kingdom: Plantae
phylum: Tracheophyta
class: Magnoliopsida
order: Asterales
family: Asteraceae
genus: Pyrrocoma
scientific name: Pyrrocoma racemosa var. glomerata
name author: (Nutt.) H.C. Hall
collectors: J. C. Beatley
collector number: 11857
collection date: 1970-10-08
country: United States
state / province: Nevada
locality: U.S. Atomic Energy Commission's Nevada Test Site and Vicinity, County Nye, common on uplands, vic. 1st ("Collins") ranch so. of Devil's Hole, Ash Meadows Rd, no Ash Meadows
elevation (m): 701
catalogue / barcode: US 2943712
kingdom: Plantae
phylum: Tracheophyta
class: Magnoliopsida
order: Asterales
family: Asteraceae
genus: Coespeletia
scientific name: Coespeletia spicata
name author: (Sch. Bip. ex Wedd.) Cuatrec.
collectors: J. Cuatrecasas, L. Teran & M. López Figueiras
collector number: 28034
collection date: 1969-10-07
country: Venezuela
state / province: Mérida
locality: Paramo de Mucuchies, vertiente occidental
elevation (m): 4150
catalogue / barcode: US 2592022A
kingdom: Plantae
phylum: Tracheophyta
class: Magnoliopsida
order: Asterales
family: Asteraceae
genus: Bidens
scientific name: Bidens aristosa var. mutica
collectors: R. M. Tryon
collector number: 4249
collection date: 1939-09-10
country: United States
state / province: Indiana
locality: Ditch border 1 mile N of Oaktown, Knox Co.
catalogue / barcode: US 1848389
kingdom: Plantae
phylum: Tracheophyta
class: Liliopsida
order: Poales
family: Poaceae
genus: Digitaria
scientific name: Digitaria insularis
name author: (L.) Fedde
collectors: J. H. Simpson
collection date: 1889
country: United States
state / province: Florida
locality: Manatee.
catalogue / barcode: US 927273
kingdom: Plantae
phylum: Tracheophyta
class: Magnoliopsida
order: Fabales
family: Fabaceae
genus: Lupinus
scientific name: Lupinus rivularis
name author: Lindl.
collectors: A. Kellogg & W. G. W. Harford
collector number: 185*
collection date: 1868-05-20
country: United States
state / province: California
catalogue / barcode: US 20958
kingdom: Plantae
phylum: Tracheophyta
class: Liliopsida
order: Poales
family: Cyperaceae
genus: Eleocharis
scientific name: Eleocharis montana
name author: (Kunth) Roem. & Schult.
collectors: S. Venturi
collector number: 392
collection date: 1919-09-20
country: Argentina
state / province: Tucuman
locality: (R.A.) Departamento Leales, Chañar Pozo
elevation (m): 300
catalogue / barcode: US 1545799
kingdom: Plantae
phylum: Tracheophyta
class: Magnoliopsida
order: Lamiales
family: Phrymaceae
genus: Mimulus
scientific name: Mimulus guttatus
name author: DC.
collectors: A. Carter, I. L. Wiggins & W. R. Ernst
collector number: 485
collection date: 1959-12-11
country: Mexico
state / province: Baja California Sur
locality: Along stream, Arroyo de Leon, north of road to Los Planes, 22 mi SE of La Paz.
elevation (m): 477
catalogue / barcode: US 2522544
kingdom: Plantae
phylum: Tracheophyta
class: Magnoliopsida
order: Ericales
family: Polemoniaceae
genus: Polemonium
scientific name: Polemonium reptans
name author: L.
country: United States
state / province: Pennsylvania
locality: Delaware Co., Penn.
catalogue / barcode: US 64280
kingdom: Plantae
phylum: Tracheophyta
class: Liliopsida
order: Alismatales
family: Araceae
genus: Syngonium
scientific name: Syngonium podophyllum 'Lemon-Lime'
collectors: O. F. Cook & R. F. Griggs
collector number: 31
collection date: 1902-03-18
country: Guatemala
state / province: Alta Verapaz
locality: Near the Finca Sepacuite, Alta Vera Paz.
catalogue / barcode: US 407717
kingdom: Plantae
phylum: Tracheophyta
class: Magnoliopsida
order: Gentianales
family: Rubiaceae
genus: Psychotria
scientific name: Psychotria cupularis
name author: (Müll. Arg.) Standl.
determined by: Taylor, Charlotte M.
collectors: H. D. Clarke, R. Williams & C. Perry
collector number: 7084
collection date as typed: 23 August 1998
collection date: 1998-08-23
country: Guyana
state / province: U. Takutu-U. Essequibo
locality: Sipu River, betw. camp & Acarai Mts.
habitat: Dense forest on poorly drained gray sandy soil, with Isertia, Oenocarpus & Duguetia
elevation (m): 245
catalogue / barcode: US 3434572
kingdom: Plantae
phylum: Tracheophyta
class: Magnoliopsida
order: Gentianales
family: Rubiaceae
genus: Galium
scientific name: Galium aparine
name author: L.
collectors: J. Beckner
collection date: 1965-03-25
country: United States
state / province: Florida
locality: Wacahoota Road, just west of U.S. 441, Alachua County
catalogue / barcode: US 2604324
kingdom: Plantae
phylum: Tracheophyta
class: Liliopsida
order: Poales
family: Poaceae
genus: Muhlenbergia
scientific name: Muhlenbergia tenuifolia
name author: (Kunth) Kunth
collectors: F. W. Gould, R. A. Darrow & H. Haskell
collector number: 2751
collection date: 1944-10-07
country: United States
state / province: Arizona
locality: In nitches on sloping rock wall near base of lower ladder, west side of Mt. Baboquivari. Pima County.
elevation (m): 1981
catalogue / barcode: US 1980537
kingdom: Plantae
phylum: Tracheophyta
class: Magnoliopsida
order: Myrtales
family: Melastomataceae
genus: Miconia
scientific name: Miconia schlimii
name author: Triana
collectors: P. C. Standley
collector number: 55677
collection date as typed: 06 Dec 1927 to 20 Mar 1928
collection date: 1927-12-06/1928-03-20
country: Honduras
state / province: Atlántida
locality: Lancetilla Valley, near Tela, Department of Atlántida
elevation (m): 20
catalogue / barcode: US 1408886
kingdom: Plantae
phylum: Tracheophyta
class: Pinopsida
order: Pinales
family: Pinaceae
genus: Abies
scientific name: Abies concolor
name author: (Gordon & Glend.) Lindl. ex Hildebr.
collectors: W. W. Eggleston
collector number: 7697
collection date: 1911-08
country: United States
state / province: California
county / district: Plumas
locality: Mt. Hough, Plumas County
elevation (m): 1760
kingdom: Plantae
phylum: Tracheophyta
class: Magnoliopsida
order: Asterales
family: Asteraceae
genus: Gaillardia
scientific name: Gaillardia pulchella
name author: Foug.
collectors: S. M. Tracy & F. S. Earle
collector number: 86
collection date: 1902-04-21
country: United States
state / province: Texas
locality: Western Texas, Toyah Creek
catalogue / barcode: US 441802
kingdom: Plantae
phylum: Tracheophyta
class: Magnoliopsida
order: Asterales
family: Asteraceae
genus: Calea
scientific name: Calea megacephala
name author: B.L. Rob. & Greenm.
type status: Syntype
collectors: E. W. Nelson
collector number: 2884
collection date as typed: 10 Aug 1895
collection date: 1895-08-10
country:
• • • • • • •
# EXERCISE DESCRIPTION
Reproduce the listing above line by line, from the first entry through the last, without changing a word.

# OUTPUT OF THE TASK
kingdom: Plantae
phylum: Tracheophyta
class: Magnoliopsida
order: Asterales
family: Asteraceae
genus: Pyrrocoma
scientific name: Pyrrocoma racemosa var. glomerata
name author: (Nutt.) H.C. Hall
collectors: J. C. Beatley
collector number: 11857
collection date: 1970-10-08
country: United States
state / province: Nevada
locality: U.S. Atomic Energy Commission's Nevada Test Site and Vicinity, County Nye, common on uplands, vic. 1st ("Collins") ranch so. of Devil's Hole, Ash Meadows Rd, no Ash Meadows
elevation (m): 701
catalogue / barcode: US 2943712
kingdom: Plantae
phylum: Tracheophyta
class: Magnoliopsida
order: Asterales
family: Asteraceae
genus: Coespeletia
scientific name: Coespeletia spicata
name author: (Sch. Bip. ex Wedd.) Cuatrec.
collectors: J. Cuatrecasas, L. Teran & M. López Figueiras
collector number: 28034
collection date: 1969-10-07
country: Venezuela
state / province: Mérida
locality: Paramo de Mucuchies, vertiente occidental
elevation (m): 4150
catalogue / barcode: US 2592022A
kingdom: Plantae
phylum: Tracheophyta
class: Magnoliopsida
order: Asterales
family: Asteraceae
genus: Bidens
scientific name: Bidens aristosa var. mutica
collectors: R. M. Tryon
collector number: 4249
collection date: 1939-09-10
country: United States
state / province: Indiana
locality: Ditch border 1 mile N of Oaktown, Knox Co.
catalogue / barcode: US 1848389
kingdom: Plantae
phylum: Tracheophyta
class: Liliopsida
order: Poales
family: Poaceae
genus: Digitaria
scientific name: Digitaria insularis
name author: (L.) Fedde
collectors: J. H. Simpson
collection date: 1889
country: United States
state / province: Florida
locality: Manatee.
catalogue / barcode: US 927273
kingdom: Plantae
phylum: Tracheophyta
class: Magnoliopsida
order: Fabales
family: Fabaceae
genus: Lupinus
scientific name: Lupinus rivularis
name author: Lindl.
collectors: A. Kellogg & W. G. W. Harford
collector number: 185*
collection date: 1868-05-20
country: United States
state / province: California
catalogue / barcode: US 20958
kingdom: Plantae
phylum: Tracheophyta
class: Liliopsida
order: Poales
family: Cyperaceae
genus: Eleocharis
scientific name: Eleocharis montana
name author: (Kunth) Roem. & Schult.
collectors: S. Venturi
collector number: 392
collection date: 1919-09-20
country: Argentina
state / province: Tucuman
locality: (R.A.) Departamento Leales, Chañar Pozo
elevation (m): 300
catalogue / barcode: US 1545799
kingdom: Plantae
phylum: Tracheophyta
class: Magnoliopsida
order: Lamiales
family: Phrymaceae
genus: Mimulus
scientific name: Mimulus guttatus
name author: DC.
collectors: A. Carter, I. L. Wiggins & W. R. Ernst
collector number: 485
collection date: 1959-12-11
country: Mexico
state / province: Baja California Sur
locality: Along stream, Arroyo de Leon, north of road to Los Planes, 22 mi SE of La Paz.
elevation (m): 477
catalogue / barcode: US 2522544
kingdom: Plantae
phylum: Tracheophyta
class: Magnoliopsida
order: Ericales
family: Polemoniaceae
genus: Polemonium
scientific name: Polemonium reptans
name author: L.
country: United States
state / province: Pennsylvania
locality: Delaware Co., Penn.
catalogue / barcode: US 64280
kingdom: Plantae
phylum: Tracheophyta
class: Liliopsida
order: Alismatales
family: Araceae
genus: Syngonium
scientific name: Syngonium podophyllum 'Lemon-Lime'
collectors: O. F. Cook & R. F. Griggs
collector number: 31
collection date: 1902-03-18
country: Guatemala
state / province: Alta Verapaz
locality: Near the Finca Sepacuite, Alta Vera Paz.
catalogue / barcode: US 407717
kingdom: Plantae
phylum: Tracheophyta
class: Magnoliopsida
order: Gentianales
family: Rubiaceae
genus: Psychotria
scientific name: Psychotria cupularis
name author: (Müll. Arg.) Standl.
determined by: Taylor, Charlotte M.
collectors: H. D. Clarke, R. Williams & C. Perry
collector number: 7084
collection date as typed: 23 August 1998
collection date: 1998-08-23
country: Guyana
state / province: U. Takutu-U. Essequibo
locality: Sipu River, betw. camp & Acarai Mts.
habitat: Dense forest on poorly drained gray sandy soil, with Isertia, Oenocarpus & Duguetia
elevation (m): 245
catalogue / barcode: US 3434572
kingdom: Plantae
phylum: Tracheophyta
class: Magnoliopsida
order: Gentianales
family: Rubiaceae
genus: Galium
scientific name: Galium aparine
name author: L.
collectors: J. Beckner
collection date: 1965-03-25
country: United States
state / province: Florida
locality: Wacahoota Road, just west of U.S. 441, Alachua County
catalogue / barcode: US 2604324
kingdom: Plantae
phylum: Tracheophyta
class: Liliopsida
order: Poales
family: Poaceae
genus: Muhlenbergia
scientific name: Muhlenbergia tenuifolia
name author: (Kunth) Kunth
collectors: F. W. Gould, R. A. Darrow & H. Haskell
collector number: 2751
collection date: 1944-10-07
country: United States
state / province: Arizona
locality: In nitches on sloping rock wall near base of lower ladder, west side of Mt. Baboquivari. Pima County.
elevation (m): 1981
catalogue / barcode: US 1980537
kingdom: Plantae
phylum: Tracheophyta
class: Magnoliopsida
order: Myrtales
family: Melastomataceae
genus: Miconia
scientific name: Miconia schlimii
name author: Triana
collectors: P. C. Standley
collector number: 55677
collection date as typed: 06 Dec 1927 to 20 Mar 1928
collection date: 1927-12-06/1928-03-20
country: Honduras
state / province: Atlántida
locality: Lancetilla Valley, near Tela, Department of Atlántida
elevation (m): 20
catalogue / barcode: US 1408886
kingdom: Plantae
phylum: Tracheophyta
class: Pinopsida
order: Pinales
family: Pinaceae
genus: Abies
scientific name: Abies concolor
name author: (Gordon & Glend.) Lindl. ex Hildebr.
collectors: W. W. Eggleston
collector number: 7697
collection date: 1911-08
country: United States
state / province: California
county / district: Plumas
locality: Mt. Hough, Plumas County
elevation (m): 1760
kingdom: Plantae
phylum: Tracheophyta
class: Magnoliopsida
order: Asterales
family: Asteraceae
genus: Gaillardia
scientific name: Gaillardia pulchella
name author: Foug.
collectors: S. M. Tracy & F. S. Earle
collector number: 86
collection date: 1902-04-21
country: United States
state / province: Texas
locality: Western Texas, Toyah Creek
catalogue / barcode: US 441802
kingdom: Plantae
phylum: Tracheophyta
class: Magnoliopsida
order: Asterales
family: Asteraceae
genus: Calea
scientific name: Calea megacephala
name author: B.L. Rob. & Greenm.
type status: Syntype
collectors: E. W. Nelson
collector number: 2884
collection date as typed: 10 Aug 1895
collection date: 1895-08-10
country:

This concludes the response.